Dr. Vishal Gupta is an accomplished researcher and academician specializing in Web Accessibility, Assistive Technologies, Website Usability, and AI-driven web evaluation frameworks. He earned his Ph.D. from Guru Nanak Dev University, where he developed expertise in accessibility evaluation and applied computing techniques. Dr. Gupta has extensive professional experience in higher education and research, currently serving at Chandigarh Group of Colleges, where he leads research initiatives and mentors students in computer science and web accessibility projects. His research interests focus on enhancing web usability, accessibility compliance for educational and healthcare institutions, and integrating artificial intelligence for industrial and security frameworks. Dr. Gupta possesses strong research skills in website quality assessment, bi-level decision tree methodologies, AI-based vulnerability analysis, and accessibility evaluation metrics, supported by a solid record of international publications and collaborations. He has collaborated with esteemed colleagues such as Hardeep Singh, Parminder Kaur, and I. Kaur on multidisciplinary projects, reflecting his ability to lead and contribute to global research initiatives. Dr. Gupta has actively participated in professional organizations including IEEE and ACM, contributing to conferences, peer reviews, and academic committees, highlighting his leadership and community engagement. His work has been recognized with multiple awards and honors for excellence in research, innovation, and contributions to accessibility studies, reflecting his impact in the academic community. Strengths include his consistent publication record, strong interdisciplinary collaboration, and practical implementation of research findings in real-world settings. Areas for improvement involve exploring larger-scale international projects and further integrating emerging technologies into web accessibility studies. Suggestions for future work include policy-level impact analysis, open-source accessibility frameworks, and AI-enhanced methodologies for inclusive digital platforms. Dr. Gupta’s dedication, scholarly rigor, and innovative approach position him as a leader in his field with promising potential for future research contributions and societal impact, making him a highly suitable candidate for recognition in research and academic excellence.

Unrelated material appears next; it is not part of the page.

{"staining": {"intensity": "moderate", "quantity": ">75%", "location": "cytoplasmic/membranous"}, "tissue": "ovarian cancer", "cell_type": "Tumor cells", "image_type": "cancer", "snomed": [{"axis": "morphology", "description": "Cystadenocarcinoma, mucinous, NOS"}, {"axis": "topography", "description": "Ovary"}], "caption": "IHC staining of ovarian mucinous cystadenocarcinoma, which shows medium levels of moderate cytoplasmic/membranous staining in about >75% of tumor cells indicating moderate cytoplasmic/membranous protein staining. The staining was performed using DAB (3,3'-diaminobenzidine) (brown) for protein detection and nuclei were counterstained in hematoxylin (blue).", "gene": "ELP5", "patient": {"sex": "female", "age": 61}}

Academic Profile: ORCID | Google Scholar

Featured Publications:

  1. Gupta, V., & Singh, H. (2021). Web Content Accessibility Evaluation of Universities’ Websites-A Case Study for Universities of Punjab State in India. 8th International Conference on Computing for Sustainable Global Development, 9 citations.

  2. Gupta, V., & Singh, H. (2022). Website Readability, Accessibility, and Site Security: A Survey of University Websites in Punjab. International Journal of Mechanical Engineering, 7(6), 1-9, 3 citations.

  3. Gupta, V., Singh, H., & Kaur, P. (2024). Accessibility Evaluation of Hospital Websites in India. International Journal of Computer Applications & Information Technology, 14, 1 citation.

  4. Gupta, V., Kaur, I., Singh, S., Kumar, V., & Kaur, P. (2025). Artificial Intelligence-empowered Industrial Framework for Extreme Vulnerability Analysis. Future Generation Computer Systems, 108127, citation data not available.

  5. Gupta, V., Kaur, P., & Singh, H. (2024). Bi-Level Decision Tree Approach for Web Quality Assessment. IEEE Access, citation data not available.